Studio: Kino Lorber Studio Classics

Oct 20, 2020 Web Exclusive Bookmark and Share


By 1959, James Cagney and the genre he loved so well were both on their way out. Exploding onto the screen in William Wellman’s 1931 gangster classic The Public Enemy, Cagney would build his breakout role into an iconic career playing fast-talking tough guys and vicious criminals. But thanks to his roots on the vaudeville circuit, Cagney’s true love was musicals. He won his first and only Academy Award for his portrayal of song-and-dance man George M. Cohan in the 1942 hit Yankee Doodle Dandy and as he aged out of gangster roles, he leaned more heavily into films such as The West Point Story, The Seven Little Foys and Love Me or Leave Me. Much like Cagney, musicals were facing changing times as well. The early sixties would see the classic incarnation of the genre go out with a bang, with big hits like West Side Story, My Fair Lady and The Sound of Music. But the New Hollywood movement of the late sixties and the seventies would transform the genre into something darker and less whimsical, with off-beat hits like Cabaret and All That Jazz.

Never Steal Anything Small would be Cagney’s final musical role and one of his last roles overall; he retired from acting in 1961, with the exception of a role in Ragtime two decades later. It’s an interesting one to go out on, combining his facility for carnival barker comedy with his devilish mean-streak into a film that is a tonal, narrative and political mess, but also pretty fun. Cagney stars as Jake McIlaney, a longshoreman running for union president using every dirty trick in the book.
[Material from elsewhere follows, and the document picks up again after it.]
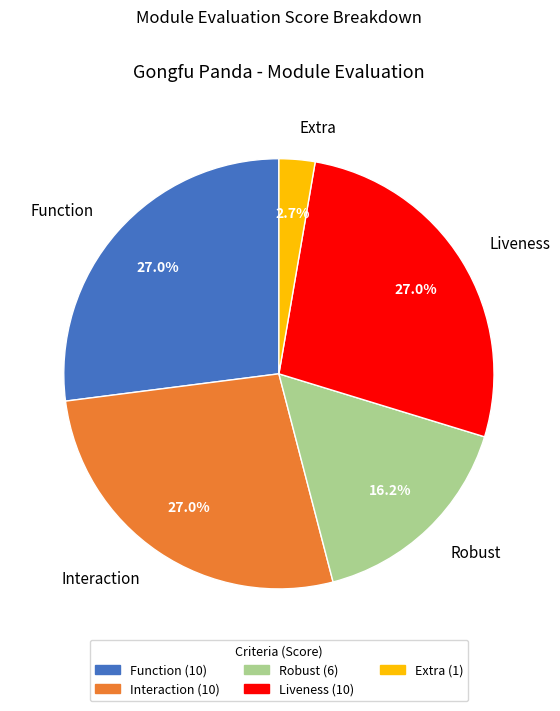

The Robust slice represents 16% of the pie. True or false?

True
The simplicity of the film’s politics - unions protect the working man from the rich, but require a crook in charge to do so - are simultaneously corny as well as far more left-leaning than anything a mainstream comedy would tackle today. The film opens with a written dedication to the labor movement, combining some surprisingly progressive politics with the corny earnestness of a 1950s crowd-pleaser. That said, the film is bizarrely mean-spirited, even beyond the zaniness of Jake’s campaign schemes which involve trapping his rival in an iron lung, knocking out opposition voters and throwing them down a chute, and force feeding another opponent a bottle of booze to render him insensate. 1959 was apparently a big year for that last one - the same thing happens to Cary Grant early on in North by Northwest.
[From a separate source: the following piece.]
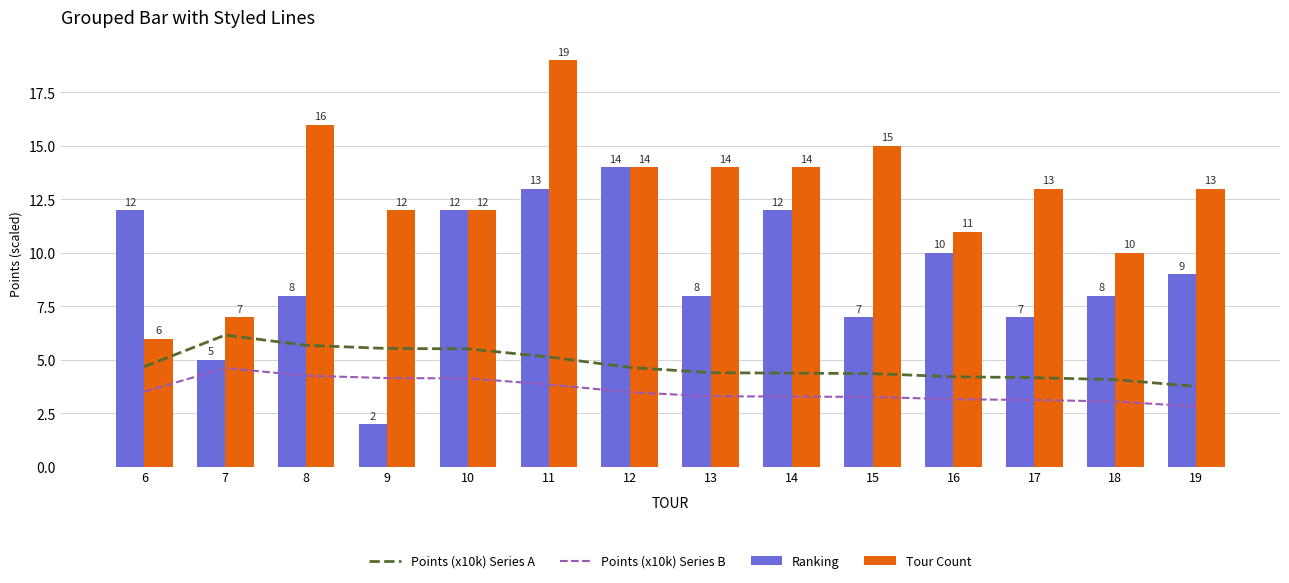

What is the value of the Ranking bar at the 13th from the left?

8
Worse than all that, the main plot of the film involves Cagney allowing his straight-laced lawyer to take the fall for his crimes so he can woo his attractive young wife, played by singer Shirley Jones, who would win the Best Supporting Actress Oscar the following year for her role in Elmer Gantry. Adding to the general sleaziness of this is the 35 year age difference between Cagney and Jones, generously reduced to a 25 year gap in the film itself. If anyone could pull off playing such a despicable protagonist in such a light-hearted movie, it’s Cagney. Even at the age of 60, his loose-limbed marionette physicality is fully present, his idiosyncratic hand movements and machine gun diction marking him as one of the great screen presences of all time. His rubbery face and ability to be simultaneously good-natured and sinister makes it a shame he never got the play the Joker in a Batman adaptation. His performance as McIlaney synthesizes his classic gangster roles with his musical ones. The script leans into this as well, evoking his past roles; in the 1939 classic The Roaring Twenties, Cagney had a girl Friday named Panama. Here he has another one named Winnipeg played with charm and gusto by Cara Williams.
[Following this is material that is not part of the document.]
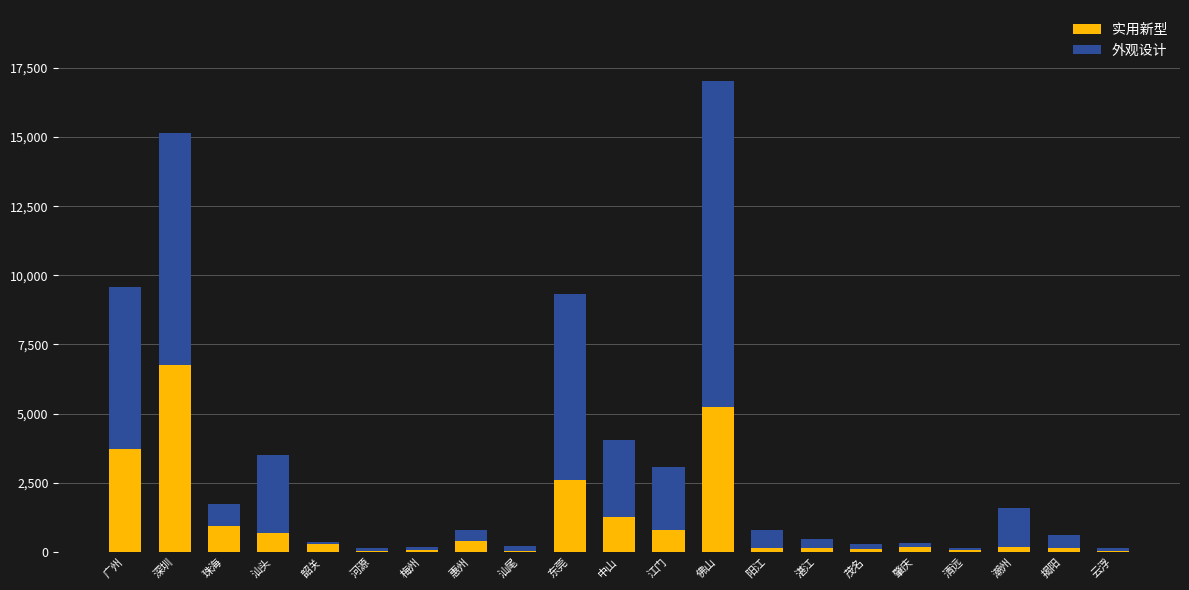

What is the total value across all series at 广州?

9590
The oddest part of this musical - beyond a cockamamie plot that, among other things, involves a scene with Cagney in a scuba suit - is how few musical numbers there are in it. Setting aside the title song that plays over the Saul Bass-aping opening credits, there are only three musical numbers in the whole film, two of which really don’t have much to do with the plot. The second one is by far the best, in which Williams tries to convince Cagney to buy her a new Ferrari for the outlandish price of $14,000. Fans of the genre will likely find the movie disappointing, but Cagney completists will find a lot to love.